Retype, without any change, the line that contains "Calendario–>Leer más: ahí están los datos de" and every line that follows it to the end of the entries, and nothing else.

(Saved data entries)
BEGIN

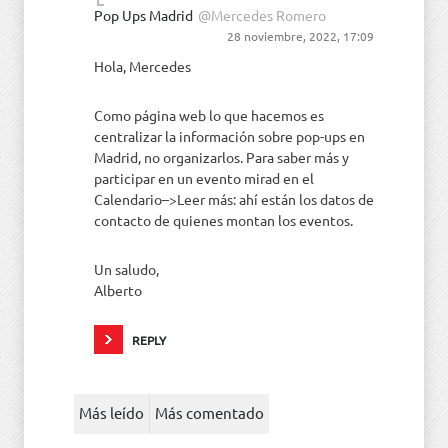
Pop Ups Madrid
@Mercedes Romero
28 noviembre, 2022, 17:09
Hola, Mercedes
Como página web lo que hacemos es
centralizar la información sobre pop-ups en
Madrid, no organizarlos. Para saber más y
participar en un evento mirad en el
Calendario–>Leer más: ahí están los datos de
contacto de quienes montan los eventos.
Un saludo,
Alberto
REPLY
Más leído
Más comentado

END

- SOLUTION
Calendario–>Leer más: ahí están los datos de
contacto de quienes montan los eventos.
Un saludo,
Alberto
REPLY
Más leído
Más comentado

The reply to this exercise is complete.